Chart comprehension data:
*** Begin section ***
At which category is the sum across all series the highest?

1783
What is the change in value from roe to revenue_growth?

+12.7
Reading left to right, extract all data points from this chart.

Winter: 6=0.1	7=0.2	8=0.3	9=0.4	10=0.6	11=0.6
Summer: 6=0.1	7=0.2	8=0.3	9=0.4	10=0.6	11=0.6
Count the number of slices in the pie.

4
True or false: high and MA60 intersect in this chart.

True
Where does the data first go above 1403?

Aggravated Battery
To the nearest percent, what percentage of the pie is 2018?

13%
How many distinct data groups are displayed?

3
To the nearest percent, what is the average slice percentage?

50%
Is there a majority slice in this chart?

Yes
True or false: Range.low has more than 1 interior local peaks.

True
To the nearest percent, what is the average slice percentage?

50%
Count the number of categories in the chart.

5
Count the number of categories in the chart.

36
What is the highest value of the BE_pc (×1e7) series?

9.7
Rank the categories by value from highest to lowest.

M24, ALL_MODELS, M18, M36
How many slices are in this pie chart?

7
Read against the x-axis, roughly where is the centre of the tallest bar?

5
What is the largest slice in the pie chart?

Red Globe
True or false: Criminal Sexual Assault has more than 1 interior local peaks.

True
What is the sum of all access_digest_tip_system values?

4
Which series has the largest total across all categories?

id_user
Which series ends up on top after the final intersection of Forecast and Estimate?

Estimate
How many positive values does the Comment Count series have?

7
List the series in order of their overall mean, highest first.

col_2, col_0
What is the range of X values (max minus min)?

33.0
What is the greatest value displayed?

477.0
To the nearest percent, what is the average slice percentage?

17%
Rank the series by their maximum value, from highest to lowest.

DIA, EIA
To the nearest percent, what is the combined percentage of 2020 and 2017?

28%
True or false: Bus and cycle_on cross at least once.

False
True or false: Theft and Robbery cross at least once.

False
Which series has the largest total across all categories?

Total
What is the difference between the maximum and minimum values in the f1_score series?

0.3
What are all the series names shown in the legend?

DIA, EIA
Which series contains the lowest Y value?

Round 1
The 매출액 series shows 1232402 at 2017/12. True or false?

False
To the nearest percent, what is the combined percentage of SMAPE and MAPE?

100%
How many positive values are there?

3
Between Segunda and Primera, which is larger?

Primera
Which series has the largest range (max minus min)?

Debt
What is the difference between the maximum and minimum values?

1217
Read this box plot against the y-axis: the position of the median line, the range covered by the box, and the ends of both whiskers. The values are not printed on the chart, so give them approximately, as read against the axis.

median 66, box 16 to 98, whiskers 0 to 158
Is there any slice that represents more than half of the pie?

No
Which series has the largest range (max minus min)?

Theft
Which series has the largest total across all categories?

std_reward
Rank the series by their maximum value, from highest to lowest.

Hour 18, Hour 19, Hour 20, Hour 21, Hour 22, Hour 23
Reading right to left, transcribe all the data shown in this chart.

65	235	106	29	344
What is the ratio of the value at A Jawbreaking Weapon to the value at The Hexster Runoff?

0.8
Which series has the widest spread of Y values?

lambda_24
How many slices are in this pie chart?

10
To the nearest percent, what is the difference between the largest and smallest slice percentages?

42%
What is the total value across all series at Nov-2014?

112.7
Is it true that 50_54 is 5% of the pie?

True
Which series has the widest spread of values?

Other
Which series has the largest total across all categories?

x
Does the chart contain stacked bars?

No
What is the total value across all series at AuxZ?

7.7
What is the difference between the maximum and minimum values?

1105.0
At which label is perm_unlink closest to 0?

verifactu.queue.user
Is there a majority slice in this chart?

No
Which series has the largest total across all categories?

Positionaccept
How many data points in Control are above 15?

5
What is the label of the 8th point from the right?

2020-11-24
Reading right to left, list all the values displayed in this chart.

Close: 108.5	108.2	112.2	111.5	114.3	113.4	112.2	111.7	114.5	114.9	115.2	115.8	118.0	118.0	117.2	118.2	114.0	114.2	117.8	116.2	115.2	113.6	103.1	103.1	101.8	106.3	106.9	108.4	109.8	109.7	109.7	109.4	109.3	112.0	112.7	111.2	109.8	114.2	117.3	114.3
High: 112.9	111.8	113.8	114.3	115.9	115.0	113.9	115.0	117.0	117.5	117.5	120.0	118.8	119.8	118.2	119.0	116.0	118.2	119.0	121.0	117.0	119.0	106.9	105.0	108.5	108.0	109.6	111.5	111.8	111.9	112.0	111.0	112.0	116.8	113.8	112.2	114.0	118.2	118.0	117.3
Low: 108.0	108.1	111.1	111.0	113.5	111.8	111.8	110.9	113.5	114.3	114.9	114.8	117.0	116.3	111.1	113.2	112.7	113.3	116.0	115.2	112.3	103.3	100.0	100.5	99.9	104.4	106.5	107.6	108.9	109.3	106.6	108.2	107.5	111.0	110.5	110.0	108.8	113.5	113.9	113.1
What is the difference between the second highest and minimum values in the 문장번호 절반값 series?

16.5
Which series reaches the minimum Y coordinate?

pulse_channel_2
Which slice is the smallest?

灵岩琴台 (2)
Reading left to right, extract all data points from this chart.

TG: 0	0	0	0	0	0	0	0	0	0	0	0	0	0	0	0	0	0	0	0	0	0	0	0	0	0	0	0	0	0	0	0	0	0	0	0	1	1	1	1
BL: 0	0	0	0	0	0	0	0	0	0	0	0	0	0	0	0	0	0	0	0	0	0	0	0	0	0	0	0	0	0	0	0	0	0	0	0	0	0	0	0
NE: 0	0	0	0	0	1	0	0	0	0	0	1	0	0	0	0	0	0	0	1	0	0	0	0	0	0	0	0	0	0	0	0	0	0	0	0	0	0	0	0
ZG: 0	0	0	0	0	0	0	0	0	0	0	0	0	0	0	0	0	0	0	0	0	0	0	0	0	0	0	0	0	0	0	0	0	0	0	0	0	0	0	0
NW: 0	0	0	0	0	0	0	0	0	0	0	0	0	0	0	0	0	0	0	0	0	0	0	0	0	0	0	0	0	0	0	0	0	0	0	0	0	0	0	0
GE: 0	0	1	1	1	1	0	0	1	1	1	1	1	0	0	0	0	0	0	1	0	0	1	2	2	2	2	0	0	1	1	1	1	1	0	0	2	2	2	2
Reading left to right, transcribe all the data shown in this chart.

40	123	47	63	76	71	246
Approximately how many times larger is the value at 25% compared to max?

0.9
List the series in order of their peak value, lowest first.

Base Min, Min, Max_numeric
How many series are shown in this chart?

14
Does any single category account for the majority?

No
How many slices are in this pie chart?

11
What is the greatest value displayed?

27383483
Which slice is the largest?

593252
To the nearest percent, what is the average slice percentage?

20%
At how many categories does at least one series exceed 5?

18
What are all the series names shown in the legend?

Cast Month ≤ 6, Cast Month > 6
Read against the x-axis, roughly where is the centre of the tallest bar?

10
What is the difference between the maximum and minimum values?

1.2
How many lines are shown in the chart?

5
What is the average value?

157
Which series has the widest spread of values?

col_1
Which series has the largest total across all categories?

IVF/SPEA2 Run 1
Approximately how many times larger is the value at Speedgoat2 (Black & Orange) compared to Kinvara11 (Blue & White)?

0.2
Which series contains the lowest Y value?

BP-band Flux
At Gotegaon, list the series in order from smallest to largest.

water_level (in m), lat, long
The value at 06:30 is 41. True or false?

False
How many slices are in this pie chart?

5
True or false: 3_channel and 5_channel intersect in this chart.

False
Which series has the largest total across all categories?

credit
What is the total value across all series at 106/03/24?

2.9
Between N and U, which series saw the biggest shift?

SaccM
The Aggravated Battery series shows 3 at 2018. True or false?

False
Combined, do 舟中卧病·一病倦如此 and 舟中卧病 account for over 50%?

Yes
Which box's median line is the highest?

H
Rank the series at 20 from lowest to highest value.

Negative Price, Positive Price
*** End section ***
§ GOAL OF THE EXERCISE
List each line of the material above that contains the word "than".

§ YOUR RESPONSE
True or false: Range.low has more than 1 interior local peaks.
True or false: Criminal Sexual Assault has more than 1 interior local peaks.
Is there any slice that represents more than half of the pie?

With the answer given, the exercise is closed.